Location: Southern Horticultural Research Unit
Project Number: 6062-21000-011-004-S
Project Type: Non-Assistance Cooperative Agreement
Start Date: Sep 26, 2022
End Date: Sep 30, 2025
Objective:
1) Measure the population of Xylella fastidiosa in stem internode of 638 accessions of muscadine and bunch grapes using the double antibody sandwich enzyme-linked immunosorbent assay (ELISA) and a set of primers targeting the rRNA genes.

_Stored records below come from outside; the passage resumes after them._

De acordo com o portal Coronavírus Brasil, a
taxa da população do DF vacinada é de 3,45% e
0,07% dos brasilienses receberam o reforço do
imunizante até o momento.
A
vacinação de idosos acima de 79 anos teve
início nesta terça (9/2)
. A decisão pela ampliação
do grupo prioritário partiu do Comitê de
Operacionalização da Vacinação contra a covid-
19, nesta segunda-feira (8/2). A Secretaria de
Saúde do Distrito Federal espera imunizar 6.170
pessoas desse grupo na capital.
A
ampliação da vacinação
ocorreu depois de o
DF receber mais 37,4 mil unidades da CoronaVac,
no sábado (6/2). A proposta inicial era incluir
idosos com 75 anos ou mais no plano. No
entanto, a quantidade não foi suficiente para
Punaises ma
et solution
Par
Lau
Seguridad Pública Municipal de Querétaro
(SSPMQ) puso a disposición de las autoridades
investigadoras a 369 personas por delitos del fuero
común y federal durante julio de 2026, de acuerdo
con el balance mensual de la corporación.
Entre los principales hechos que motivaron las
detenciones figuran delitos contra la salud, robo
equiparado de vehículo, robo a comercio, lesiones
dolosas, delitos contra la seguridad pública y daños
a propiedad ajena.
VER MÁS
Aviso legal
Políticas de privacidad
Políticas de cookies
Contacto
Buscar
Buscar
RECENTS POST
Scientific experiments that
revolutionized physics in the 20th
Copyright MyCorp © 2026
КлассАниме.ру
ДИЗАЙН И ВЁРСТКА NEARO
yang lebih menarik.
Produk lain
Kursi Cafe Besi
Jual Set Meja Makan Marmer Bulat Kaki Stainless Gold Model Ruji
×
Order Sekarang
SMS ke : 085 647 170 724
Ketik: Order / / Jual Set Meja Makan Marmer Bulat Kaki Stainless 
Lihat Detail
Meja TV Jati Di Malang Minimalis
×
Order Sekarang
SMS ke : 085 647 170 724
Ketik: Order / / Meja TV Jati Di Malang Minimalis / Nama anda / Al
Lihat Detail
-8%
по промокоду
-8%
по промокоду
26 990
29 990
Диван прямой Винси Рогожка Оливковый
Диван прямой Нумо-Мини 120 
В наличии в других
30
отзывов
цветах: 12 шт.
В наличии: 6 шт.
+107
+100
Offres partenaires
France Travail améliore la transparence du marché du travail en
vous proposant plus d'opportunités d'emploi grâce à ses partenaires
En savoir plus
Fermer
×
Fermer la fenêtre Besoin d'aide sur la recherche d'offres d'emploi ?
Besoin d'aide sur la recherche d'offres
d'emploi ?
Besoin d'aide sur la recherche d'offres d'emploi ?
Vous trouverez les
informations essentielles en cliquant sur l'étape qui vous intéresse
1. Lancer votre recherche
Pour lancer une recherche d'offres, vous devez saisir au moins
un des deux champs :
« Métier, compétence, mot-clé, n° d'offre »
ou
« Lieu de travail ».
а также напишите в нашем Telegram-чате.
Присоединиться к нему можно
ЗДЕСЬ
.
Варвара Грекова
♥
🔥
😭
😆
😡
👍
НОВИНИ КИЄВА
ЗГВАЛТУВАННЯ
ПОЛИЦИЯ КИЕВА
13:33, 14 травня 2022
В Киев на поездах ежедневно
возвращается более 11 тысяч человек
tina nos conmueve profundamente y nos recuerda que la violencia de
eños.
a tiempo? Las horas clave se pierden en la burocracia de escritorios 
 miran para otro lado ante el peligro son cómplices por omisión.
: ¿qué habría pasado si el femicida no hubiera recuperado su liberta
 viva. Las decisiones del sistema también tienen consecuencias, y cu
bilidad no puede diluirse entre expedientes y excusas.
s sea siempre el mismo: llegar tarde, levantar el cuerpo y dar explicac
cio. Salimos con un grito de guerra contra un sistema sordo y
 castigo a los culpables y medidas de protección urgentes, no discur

2) Examine the correlation between the pathogen population and disease symptoms.
Approach:
Leaves samples will be collected from 638 individuals from four mapping populations. Five petioles will be collected from leaves with pierce’s disease (PD) symptoms from each genotype. Tissue will be grinded into fine powder using liquid nitrogen and 100 mg will be used to isolate DNA. A set of primers targeting the rRNA genes will be used to detect and quantify X. fastidiosa following the protocol described by Deyett et al 2019. Standard curve will be generated using DNA from pure culture of X. fastidiosa strain NOB1. Four biological replicates of each genotype will be tested, and mean will be standardized by the amount of DNA input and used to calculate the correlation between the Xf quantity and PD rating. Mean disease rating will be estimated using 0-5 scale where 0= no disease; 1= 1-2 leaves displaying PD symptoms with leaf scorching; 2=3-4 leaves displaying PD symptoms; 3= less than 50% of the leaves displaying PD symptoms; 4= more than 50% of the leaves displaying PD symptoms; 5= dead plant. To investigate the relationships among trait variables and the factors underlying trait variation, PCA and multivariate analysis will be performed for fruit-related traits. This includes physical parameters and chemical parameters. Statistical analyses will be performed using SAS software. Significant differences between means will be estimated using analysis of variance (ANOVA, General linear model) followed by Tukey’s multiple comparison test. The relationship between measured traits will be calculated using the Pearson coefficient of correlation using SAS.